The newspapers were full of the move yesterday in the Russian Rouble, it never ceases to surprise how the investment community often has the mentality of a shawl of fish, seeming to ignore the tide and then move in unison. Russia's economy is based around oil, the main Russian Index, the Micex, is littered with oil and gas related companies. Any fall in the oil price is going to have a direct impact on the countries revenues, and therefore its currency. The Rouble has been gently drifting lower over the summer against the US dollar, partly as a result of the strength of the dollar, and then on Monday comes the capitulation as speculators appear to decide en mass enough is enough. That is generally the point of maximum pain in any market. As one would expect Russian bonds have also reacted in a negative way, for those looking for yield the ten-year Russian bond now offers nearly 11%. One can see by Monday's fall in the Rouble the inherent risk in buying bonds denominated in your non domesticated currency, the yield pick-up can often be more than negated by the fall in the related currency.

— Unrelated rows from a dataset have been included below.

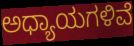
ಅಧ್ಯಾಯಗಳಿವೆ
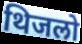
थिजलो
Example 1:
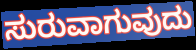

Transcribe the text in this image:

ಸುರುವಾಗುವುದು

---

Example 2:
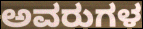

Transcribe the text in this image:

ಅವರುಗಳ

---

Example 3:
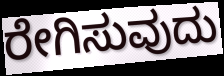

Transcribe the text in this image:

ರೇಗಿಸುವುದು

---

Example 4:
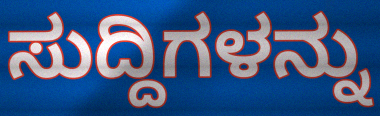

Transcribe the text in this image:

ಸುದ್ದಿಗಳನ್ನು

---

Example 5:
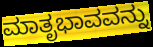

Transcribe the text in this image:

ಮಾತೃಭಾವವನ್ನು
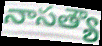
నాసత్యౌ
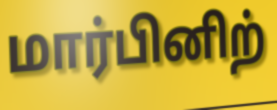
மார்பினிற்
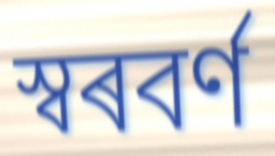
স্বৰবৰ্ণ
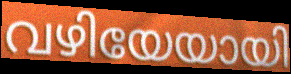
വഴിയേയായി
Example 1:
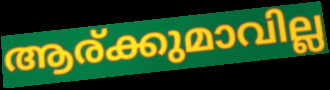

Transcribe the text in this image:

ആര്ക്കുമാവില്ല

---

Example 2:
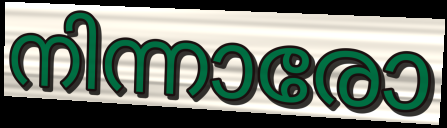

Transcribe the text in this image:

നിന്നാരോ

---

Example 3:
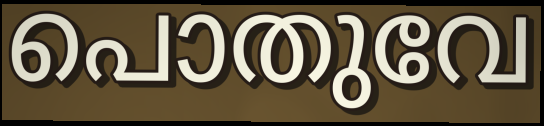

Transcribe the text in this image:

പൊതുവേ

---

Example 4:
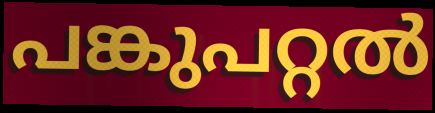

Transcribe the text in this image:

പങ്കുപറ്റൽ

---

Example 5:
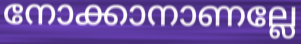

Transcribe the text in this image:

നോക്കാനാണല്ലേ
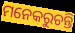
ମନେକରୁଚନ୍ତି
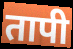
तापी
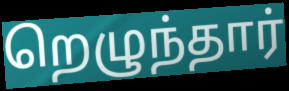
றெழுந்தார்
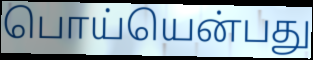
பொய்யென்பது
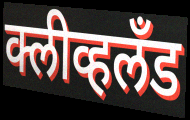
क्लीव्हलँड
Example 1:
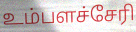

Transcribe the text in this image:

உம்பளச்சேரி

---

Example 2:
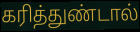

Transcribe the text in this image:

கரித்துண்டால்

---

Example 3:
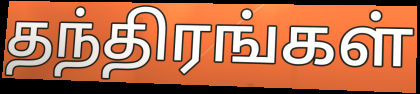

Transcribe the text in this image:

தந்திரங்கள்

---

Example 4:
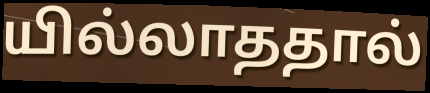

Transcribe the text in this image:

யில்லாததால்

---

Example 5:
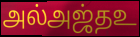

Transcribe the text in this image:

Today will be dominated by George Osborne's Autumn statement, on the one hand attention will be drawn to the budget deficit, on the other the Chancellor will be keen to focus on the strengths of the UK economy ahead of an election year. With debt to GDP running at nearly 100% the room for a tax give away is limited, and the Government have already made some concessions towards raising tax thresholds. Aside from concerns on the budget deficit, the chancellor will provide some economic forecasts for next year, growth should remain robust, but the statistic that may get attention is the productivity gap. If the Chancellor indicates that the gap is closing faster than anticipated, this may raise inflation expectations and therefore bring forward interest rate move expectations.
Our view is that the statement will be fairly neutral for equity and bond markets as the government will not wish to be seen to be making promises they will find hard to deliver, whilst at the same time not wishing to send a to austere message to the market.